It was difficult for the disciples to hear Jesus say that he must suffer and die in Jerusalem. They were shocked by this disclosure. One minute Peter is declaring that Jesus is the “Son of the living God” and the next minute Peter is hearing that Jesus will “be killed and on the third day be raised.” Peter doesn’t want to hear such news and tries to dissuade Jesus. Jesus rebukes Peter by saying: “Get behind me, Satan! You are a hindrance to me; for you are not on the side of God, but of humans.”
When we meditate on this passage we have to admit that we, too, struggle to understand the mind of God as did Peter. We naturally view things in human terms, not divine terms. The call to discipleship, however, is both a privilege and a challenge. We grow close to God as Benedict directs us through prayer and work. Because of this intimate relationship with God, Jesus calls us friends.
The challenge comes as we journey along the path that leads to a significant relationship with God. It is the journey outlined in the Gospel. It is a journey that is other centered and leads to love for God, self, others and the world. Many times on this journey our human wisdom will be confronted by the mystery of divine wisdom.

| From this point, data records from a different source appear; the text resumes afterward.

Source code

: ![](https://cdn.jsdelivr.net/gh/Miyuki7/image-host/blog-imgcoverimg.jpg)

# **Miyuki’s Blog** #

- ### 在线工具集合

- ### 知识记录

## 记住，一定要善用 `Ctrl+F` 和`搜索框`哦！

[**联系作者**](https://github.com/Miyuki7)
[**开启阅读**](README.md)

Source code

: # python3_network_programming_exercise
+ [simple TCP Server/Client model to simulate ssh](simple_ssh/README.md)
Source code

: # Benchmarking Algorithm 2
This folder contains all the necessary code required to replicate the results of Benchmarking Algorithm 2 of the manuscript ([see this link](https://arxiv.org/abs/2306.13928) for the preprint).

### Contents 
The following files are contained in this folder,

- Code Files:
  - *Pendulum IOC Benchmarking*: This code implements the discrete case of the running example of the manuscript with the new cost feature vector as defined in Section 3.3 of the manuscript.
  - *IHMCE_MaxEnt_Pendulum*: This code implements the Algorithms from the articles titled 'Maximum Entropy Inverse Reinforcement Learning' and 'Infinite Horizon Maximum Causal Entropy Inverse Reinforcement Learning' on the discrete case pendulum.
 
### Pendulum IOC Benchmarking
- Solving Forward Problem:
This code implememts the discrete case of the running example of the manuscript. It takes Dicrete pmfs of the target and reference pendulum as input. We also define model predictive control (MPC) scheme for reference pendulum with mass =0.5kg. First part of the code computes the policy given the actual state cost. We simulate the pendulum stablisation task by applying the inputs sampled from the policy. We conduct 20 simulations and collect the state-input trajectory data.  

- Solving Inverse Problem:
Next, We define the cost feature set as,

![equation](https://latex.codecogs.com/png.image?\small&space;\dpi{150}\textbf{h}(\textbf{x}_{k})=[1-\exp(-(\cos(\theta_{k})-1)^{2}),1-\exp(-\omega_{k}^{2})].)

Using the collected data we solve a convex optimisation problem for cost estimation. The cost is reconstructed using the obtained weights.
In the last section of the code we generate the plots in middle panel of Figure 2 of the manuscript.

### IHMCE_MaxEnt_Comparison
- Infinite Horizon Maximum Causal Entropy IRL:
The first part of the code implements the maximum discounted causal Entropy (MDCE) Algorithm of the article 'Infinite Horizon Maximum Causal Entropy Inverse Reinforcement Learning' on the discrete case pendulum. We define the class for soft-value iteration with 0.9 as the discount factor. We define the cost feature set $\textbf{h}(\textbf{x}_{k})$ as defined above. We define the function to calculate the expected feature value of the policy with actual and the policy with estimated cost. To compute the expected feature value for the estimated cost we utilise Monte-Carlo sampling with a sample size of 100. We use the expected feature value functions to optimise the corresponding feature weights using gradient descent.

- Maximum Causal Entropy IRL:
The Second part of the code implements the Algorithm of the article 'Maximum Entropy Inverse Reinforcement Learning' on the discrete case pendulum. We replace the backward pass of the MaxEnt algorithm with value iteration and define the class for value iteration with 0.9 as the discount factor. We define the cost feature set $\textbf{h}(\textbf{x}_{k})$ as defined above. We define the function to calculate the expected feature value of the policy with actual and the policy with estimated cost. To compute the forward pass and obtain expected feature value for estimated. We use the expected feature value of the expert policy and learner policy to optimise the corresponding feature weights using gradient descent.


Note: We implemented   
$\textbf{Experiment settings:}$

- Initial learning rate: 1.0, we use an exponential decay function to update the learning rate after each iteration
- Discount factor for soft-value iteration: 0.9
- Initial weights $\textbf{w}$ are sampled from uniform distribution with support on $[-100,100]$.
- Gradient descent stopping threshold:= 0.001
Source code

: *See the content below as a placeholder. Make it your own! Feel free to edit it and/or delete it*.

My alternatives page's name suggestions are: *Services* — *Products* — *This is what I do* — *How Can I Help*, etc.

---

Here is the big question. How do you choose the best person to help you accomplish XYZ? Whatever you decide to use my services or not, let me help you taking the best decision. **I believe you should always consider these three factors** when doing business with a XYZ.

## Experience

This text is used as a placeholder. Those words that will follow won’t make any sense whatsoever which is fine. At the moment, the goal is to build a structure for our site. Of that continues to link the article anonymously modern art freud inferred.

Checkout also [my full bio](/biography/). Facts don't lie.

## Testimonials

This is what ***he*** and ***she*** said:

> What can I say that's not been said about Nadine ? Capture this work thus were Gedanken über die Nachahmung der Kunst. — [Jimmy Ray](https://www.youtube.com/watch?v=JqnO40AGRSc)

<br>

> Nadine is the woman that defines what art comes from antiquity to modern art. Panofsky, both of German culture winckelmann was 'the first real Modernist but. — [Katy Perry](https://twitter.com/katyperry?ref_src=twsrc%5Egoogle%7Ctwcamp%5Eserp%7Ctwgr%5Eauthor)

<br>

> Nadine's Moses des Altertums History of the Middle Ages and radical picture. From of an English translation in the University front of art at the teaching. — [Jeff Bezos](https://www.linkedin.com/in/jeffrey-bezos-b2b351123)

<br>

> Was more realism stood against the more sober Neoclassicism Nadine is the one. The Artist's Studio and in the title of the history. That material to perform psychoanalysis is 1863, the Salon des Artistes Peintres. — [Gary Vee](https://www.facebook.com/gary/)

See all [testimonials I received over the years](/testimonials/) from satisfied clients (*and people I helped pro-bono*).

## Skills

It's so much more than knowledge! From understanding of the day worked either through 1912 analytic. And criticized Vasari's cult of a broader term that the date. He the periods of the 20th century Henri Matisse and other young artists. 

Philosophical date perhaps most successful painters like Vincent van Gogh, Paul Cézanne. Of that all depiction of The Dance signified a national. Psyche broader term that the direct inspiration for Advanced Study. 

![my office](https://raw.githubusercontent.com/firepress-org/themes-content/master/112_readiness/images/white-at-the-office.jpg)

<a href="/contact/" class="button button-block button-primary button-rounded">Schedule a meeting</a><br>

God’s desire is that our vision be expanded and sometimes this can be painful. However, we will gain wisdom as we allow God to form a new heart within us.
The path to this deeper relationship with God is the path of obedience. In Chapter 4 of the Holy Rule Benedict states, “The first step of humility is unhesitating obedience, which comes naturally to those who cherish Christ above all.” Through obedience we will become beacons reflecting the glory of God. The joy and strength we gain on this journey more than compensates for the price of discipleship. We can certainly become beloved friends of God by allowing God to work in our hearts each day.